Tufts Center for the Study of Drug Development
- Formation: 1976
- Founder: Louis Lasagna
- Type: Independent, Academic, Non-Profit Research Center
- Purpose: Researching drug development
- Location: Boston, Massachusetts;
- Director: Kenneth Getz
- Website: csdd.tufts.edu

= Tufts Center for the Study of Drug Development =

Academic research institution

The Tufts Center for the Study of Drug Development is an independent, academic, non-profit research center at Tufts University in Boston, dedicated to researching drug development. It was established in 1976 by American physician Louis Lasagna. The Center develops and publishes information to help researchers, regulators, and policy makers in areas related to the pharmaceutical and biotechnology industries. In any given year, approximately 55% of Tufts CSDD's operating expenses are supported by grants from the private sector and 45% from the public sector.

==Research==
The Center studies trends in the pharmaceutical industry, maintaining databases pertaining to investigational new drugs, approved drugs, biopharmaceuticals, fast-tracked drugs, and orphan drugs. The Center provides this information with the aim to improve the efficiency of drug development, foster innovation, and increase patient access to medicines.

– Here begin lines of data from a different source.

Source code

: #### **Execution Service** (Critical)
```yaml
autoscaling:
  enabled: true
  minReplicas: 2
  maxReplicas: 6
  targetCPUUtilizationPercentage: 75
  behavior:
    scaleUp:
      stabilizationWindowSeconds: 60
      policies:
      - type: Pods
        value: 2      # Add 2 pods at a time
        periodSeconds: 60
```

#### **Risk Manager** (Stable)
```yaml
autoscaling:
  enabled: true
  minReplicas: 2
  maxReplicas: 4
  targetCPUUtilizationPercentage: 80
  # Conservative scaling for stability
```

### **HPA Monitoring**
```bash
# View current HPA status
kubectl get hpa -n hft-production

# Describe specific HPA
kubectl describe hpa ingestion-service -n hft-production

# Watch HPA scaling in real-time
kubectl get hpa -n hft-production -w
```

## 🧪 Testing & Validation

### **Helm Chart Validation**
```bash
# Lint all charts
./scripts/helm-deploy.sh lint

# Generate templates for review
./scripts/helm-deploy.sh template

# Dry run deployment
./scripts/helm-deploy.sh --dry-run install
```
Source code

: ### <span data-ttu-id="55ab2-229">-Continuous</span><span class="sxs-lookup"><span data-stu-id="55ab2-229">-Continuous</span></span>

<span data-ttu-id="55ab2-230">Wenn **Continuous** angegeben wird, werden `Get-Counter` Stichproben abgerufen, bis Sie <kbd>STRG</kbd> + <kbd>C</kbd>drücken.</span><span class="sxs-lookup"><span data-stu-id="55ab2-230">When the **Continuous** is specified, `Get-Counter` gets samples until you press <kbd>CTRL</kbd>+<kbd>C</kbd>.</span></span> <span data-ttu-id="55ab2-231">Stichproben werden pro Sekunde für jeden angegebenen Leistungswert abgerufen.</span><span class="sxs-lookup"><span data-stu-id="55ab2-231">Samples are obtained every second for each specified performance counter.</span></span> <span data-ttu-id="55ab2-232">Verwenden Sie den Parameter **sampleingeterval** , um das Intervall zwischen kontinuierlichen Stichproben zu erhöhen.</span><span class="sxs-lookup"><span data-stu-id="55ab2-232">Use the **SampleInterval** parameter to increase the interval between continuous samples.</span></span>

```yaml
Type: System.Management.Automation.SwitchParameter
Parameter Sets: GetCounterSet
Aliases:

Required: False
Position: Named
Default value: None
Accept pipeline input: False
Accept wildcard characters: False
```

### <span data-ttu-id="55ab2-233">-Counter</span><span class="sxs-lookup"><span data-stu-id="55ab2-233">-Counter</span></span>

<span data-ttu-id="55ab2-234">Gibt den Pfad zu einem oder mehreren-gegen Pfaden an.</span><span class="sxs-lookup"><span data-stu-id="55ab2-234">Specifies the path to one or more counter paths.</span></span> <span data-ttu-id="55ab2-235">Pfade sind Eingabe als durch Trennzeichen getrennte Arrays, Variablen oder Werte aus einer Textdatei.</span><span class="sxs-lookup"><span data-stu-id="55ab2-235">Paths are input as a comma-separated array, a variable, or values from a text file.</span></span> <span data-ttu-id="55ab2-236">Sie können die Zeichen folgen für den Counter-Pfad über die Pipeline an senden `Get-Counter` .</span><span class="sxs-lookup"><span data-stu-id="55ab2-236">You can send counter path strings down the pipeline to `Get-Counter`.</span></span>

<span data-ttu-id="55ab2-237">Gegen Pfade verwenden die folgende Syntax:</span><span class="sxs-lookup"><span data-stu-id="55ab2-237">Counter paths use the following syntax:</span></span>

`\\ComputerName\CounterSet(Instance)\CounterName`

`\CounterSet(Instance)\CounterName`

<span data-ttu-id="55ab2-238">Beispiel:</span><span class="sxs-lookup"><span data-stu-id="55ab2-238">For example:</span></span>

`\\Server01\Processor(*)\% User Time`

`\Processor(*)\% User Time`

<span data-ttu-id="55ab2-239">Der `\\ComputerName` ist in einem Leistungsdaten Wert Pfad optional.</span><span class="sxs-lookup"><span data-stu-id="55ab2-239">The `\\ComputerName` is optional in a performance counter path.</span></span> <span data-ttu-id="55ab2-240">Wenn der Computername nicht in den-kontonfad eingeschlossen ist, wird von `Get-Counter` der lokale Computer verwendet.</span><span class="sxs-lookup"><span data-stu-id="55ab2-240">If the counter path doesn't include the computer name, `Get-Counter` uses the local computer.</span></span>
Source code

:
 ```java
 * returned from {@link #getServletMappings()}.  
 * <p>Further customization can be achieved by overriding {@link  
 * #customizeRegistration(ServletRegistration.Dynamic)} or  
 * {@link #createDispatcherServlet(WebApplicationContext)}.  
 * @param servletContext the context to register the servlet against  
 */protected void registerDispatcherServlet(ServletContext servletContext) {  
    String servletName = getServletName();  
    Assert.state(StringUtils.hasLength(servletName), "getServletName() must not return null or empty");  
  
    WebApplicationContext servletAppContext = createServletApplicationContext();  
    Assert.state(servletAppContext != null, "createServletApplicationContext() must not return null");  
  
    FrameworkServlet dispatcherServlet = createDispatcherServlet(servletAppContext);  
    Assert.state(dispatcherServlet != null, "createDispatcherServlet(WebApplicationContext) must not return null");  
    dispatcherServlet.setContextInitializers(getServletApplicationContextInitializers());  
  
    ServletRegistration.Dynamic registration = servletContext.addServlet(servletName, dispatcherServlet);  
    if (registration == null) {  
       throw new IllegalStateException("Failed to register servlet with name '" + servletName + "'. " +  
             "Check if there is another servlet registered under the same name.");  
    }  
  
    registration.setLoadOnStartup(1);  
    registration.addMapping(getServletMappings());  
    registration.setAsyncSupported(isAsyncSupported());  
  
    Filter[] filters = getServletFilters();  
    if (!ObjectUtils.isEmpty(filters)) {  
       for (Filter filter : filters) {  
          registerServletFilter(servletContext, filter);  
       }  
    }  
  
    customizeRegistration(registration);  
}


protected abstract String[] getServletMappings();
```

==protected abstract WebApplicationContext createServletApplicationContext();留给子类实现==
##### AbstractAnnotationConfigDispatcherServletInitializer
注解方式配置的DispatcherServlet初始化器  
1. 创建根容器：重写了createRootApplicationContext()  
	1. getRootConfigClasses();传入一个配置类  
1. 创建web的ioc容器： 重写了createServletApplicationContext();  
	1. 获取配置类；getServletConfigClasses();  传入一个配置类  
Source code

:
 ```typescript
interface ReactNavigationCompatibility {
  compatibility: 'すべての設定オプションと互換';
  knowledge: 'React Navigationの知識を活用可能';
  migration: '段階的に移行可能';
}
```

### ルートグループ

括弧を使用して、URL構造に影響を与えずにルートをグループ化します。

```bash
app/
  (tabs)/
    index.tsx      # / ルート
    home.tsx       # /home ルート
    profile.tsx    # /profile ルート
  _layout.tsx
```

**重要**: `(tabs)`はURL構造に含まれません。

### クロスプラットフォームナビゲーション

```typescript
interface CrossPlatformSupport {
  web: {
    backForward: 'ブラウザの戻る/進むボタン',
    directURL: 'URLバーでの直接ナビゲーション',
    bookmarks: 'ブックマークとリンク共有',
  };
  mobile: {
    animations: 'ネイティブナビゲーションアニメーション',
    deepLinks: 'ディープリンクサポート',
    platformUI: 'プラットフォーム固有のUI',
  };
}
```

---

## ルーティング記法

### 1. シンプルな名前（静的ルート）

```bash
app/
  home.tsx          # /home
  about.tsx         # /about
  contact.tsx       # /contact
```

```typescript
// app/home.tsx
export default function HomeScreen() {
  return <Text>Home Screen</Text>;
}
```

===Drug development costs===
The center has published numerous studies estimating the cost of developing new pharmaceutical drugs. In 2001, researchers from the Center estimated that the cost of doing so was $802 million, and in 2014, they released a study estimating that this amount had risen to nearly $2.6 billion. The 2014 study was criticized by Medecins Sans Frontieres, which said it was unreliable because the industry's research and development spending is not made public. Aaron Carroll of the New York Times also criticized the study, saying it "contains a lot of assumptions that tend to favor the pharmaceutical industry." The center's 2016 estimate, published in the Journal of Health Economics, found the cost to have averaged $2.87 billion (in 2013 dollars).